Talk:Numeric character reference
![]() | This article is rated Start-class on Wikipedia's content assessment scale. |
Numeric character conversor
[edit]Perl
[edit]For usual needs, there are a "1 line code" conversor for Perl:
while (<STDIN>) { s/(.)/(ord($1)>127)? ('&#'.ord($1).';'): $1/ge; print $_; }
(use %perl code.pl < fileIn.txt > fileOut.txt
)
It converts unicode or ISO Latim to XML-compatible ASCII.
JavaScript
[edit]function unicode_to_ncr(text){ var ncr_text = "" var text_length = text.length for(var index = 0; index < text_length; index++) { var character = text.charAt(index) var ncr_character = character.charCodeAt(0) if(ncr_character < 128) { ncr_text += character } else { ncr_text += "&#"+ncr_character+";" } } return ncr_text }
It, also, converts unicode or ISO Latin to XML-compatible ASCII.
Terminology?
[edit]The nomenclature used in this article is not the same as the basic SGML one. SGML has two proper names, "character reference", which is the numeric character reference described here, and "entity reference", which is a macro resolving to any sequence of characters.

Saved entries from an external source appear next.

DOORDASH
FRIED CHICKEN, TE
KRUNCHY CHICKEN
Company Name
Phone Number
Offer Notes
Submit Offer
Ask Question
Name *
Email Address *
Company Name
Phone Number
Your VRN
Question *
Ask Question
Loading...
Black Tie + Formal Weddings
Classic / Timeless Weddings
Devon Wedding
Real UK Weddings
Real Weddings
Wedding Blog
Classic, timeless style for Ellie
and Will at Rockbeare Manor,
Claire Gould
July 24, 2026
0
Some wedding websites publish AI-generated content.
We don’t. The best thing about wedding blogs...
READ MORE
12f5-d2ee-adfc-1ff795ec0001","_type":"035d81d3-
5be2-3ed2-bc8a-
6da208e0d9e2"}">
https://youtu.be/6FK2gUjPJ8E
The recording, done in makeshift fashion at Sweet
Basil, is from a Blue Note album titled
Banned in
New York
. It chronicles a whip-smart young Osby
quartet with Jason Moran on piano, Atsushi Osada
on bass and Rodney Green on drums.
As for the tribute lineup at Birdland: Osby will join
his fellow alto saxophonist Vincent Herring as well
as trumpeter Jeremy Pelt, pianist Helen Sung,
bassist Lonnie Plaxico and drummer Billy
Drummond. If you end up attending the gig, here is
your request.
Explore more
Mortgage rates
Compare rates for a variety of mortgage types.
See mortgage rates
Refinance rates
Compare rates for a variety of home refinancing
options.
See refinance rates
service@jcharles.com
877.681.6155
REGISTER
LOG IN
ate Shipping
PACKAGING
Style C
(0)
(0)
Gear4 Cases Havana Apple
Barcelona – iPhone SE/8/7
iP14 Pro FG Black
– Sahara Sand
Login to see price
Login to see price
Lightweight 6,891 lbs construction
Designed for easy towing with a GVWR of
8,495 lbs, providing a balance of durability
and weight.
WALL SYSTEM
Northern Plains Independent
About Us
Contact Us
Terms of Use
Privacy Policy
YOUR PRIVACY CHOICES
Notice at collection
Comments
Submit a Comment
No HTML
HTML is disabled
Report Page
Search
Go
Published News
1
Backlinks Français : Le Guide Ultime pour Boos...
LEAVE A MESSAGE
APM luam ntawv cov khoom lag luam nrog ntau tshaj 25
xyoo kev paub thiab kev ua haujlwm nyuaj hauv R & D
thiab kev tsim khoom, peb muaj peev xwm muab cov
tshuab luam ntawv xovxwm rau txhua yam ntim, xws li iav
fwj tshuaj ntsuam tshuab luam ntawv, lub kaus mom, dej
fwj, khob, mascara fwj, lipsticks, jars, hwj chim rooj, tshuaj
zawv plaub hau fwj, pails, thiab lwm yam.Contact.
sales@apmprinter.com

The list of entity references used in HTML all resolve to exactly one character. But that doesn't make them special cases, as the phrase character entity reference implies; they just all happen to be one-character strings. Pim 2 (talk) 11:26, 11 December 2011 (UTC)
HTML 5
[edit]HTML 5 has a concrete list of numeric character references and what character they refer to, https://html.spec.whatwg.org/multipage/parsing.html#decimal-character-reference-start-state . I believe it's based on Windows-1252 or at least that encoding's effect on historical pages, and should eliminate the ambiguity of it being unclear what encoding to use SgeoTC 07:38, 8 May 2025 (UTC)